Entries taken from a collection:
=== Begin Enclosure ===

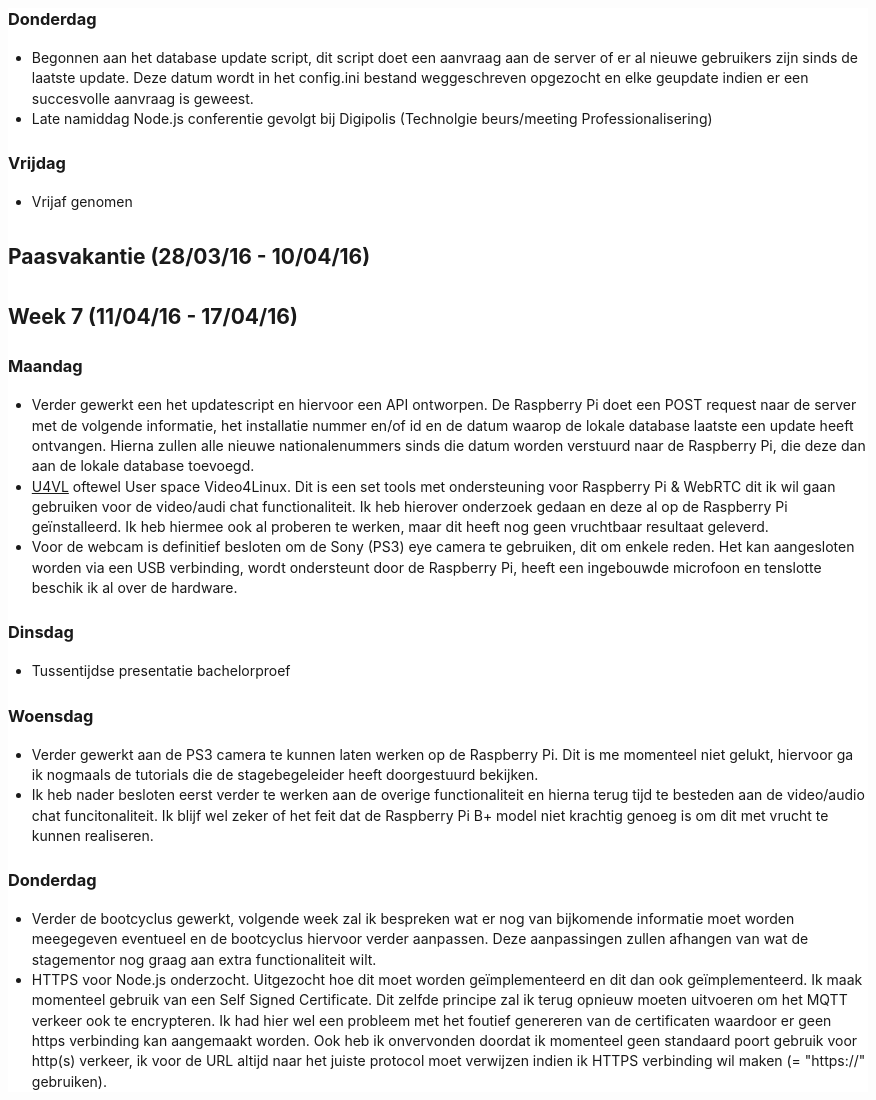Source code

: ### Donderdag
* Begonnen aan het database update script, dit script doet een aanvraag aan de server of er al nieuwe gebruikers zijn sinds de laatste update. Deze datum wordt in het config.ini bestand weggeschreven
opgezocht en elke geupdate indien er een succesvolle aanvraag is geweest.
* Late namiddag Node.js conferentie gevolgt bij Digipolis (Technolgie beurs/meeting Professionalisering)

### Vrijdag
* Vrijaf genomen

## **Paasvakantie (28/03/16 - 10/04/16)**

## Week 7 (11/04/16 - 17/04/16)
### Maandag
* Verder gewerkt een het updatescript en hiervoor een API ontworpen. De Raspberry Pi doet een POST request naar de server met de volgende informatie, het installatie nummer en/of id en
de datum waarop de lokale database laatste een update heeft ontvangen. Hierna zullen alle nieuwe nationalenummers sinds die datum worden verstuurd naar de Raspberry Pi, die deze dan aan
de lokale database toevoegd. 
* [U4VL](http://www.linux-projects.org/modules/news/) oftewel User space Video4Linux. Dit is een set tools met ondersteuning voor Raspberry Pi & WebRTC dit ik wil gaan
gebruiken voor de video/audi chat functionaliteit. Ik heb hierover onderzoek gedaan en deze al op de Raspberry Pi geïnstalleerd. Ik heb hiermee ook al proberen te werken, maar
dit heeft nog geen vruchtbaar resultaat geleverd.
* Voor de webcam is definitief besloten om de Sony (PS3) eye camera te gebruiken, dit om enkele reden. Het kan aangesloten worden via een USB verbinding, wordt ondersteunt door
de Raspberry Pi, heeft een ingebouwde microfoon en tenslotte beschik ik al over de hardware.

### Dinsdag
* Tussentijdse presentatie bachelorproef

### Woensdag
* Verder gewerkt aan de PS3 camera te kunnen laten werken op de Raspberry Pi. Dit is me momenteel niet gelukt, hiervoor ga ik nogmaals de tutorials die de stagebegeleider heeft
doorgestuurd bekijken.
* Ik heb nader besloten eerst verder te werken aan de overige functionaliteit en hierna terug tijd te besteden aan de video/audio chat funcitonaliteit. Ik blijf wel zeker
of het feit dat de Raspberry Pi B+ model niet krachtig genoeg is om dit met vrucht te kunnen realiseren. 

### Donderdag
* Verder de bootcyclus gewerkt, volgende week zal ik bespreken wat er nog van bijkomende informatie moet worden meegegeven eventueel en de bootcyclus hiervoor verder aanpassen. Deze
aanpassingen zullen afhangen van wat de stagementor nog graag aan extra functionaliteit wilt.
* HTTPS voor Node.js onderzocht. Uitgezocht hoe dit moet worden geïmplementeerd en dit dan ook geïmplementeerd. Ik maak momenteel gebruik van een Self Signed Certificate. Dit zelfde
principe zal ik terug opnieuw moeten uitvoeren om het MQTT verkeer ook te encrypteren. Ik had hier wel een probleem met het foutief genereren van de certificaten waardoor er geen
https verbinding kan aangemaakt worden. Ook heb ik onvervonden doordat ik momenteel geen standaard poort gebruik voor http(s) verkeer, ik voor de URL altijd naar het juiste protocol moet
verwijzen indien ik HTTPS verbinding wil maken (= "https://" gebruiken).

=== End Enclosure ===

Prompt —
Reproduce the data verbatim and omit each image.

Task solution —
Source code

: ### Donderdag
* Begonnen aan het database update script, dit script doet een aanvraag aan de server of er al nieuwe gebruikers zijn sinds de laatste update. Deze datum wordt in het config.ini bestand weggeschreven
opgezocht en elke geupdate indien er een succesvolle aanvraag is geweest.
* Late namiddag Node.js conferentie gevolgt bij Digipolis (Technolgie beurs/meeting Professionalisering)

### Vrijdag
* Vrijaf genomen

## **Paasvakantie (28/03/16 - 10/04/16)**

## Week 7 (11/04/16 - 17/04/16)
### Maandag
* Verder gewerkt een het updatescript en hiervoor een API ontworpen. De Raspberry Pi doet een POST request naar de server met de volgende informatie, het installatie nummer en/of id en
de datum waarop de lokale database laatste een update heeft ontvangen. Hierna zullen alle nieuwe nationalenummers sinds die datum worden verstuurd naar de Raspberry Pi, die deze dan aan
de lokale database toevoegd. 
* [U4VL](http://www.linux-projects.org/modules/news/) oftewel User space Video4Linux. Dit is een set tools met ondersteuning voor Raspberry Pi & WebRTC dit ik wil gaan
gebruiken voor de video/audi chat functionaliteit. Ik heb hierover onderzoek gedaan en deze al op de Raspberry Pi geïnstalleerd. Ik heb hiermee ook al proberen te werken, maar
dit heeft nog geen vruchtbaar resultaat geleverd.
* Voor de webcam is definitief besloten om de Sony (PS3) eye camera te gebruiken, dit om enkele reden. Het kan aangesloten worden via een USB verbinding, wordt ondersteunt door
de Raspberry Pi, heeft een ingebouwde microfoon en tenslotte beschik ik al over de hardware.

### Dinsdag
* Tussentijdse presentatie bachelorproef

### Woensdag
* Verder gewerkt aan de PS3 camera te kunnen laten werken op de Raspberry Pi. Dit is me momenteel niet gelukt, hiervoor ga ik nogmaals de tutorials die de stagebegeleider heeft
doorgestuurd bekijken.
* Ik heb nader besloten eerst verder te werken aan de overige functionaliteit en hierna terug tijd te besteden aan de video/audio chat funcitonaliteit. Ik blijf wel zeker
of het feit dat de Raspberry Pi B+ model niet krachtig genoeg is om dit met vrucht te kunnen realiseren. 

### Donderdag
* Verder de bootcyclus gewerkt, volgende week zal ik bespreken wat er nog van bijkomende informatie moet worden meegegeven eventueel en de bootcyclus hiervoor verder aanpassen. Deze
aanpassingen zullen afhangen van wat de stagementor nog graag aan extra functionaliteit wilt.
* HTTPS voor Node.js onderzocht. Uitgezocht hoe dit moet worden geïmplementeerd en dit dan ook geïmplementeerd. Ik maak momenteel gebruik van een Self Signed Certificate. Dit zelfde
principe zal ik terug opnieuw moeten uitvoeren om het MQTT verkeer ook te encrypteren. Ik had hier wel een probleem met het foutief genereren van de certificaten waardoor er geen
https verbinding kan aangemaakt worden. Ook heb ik onvervonden doordat ik momenteel geen standaard poort gebruik voor http(s) verkeer, ik voor de URL altijd naar het juiste protocol moet
verwijzen indien ik HTTPS verbinding wil maken (= "https://" gebruiken).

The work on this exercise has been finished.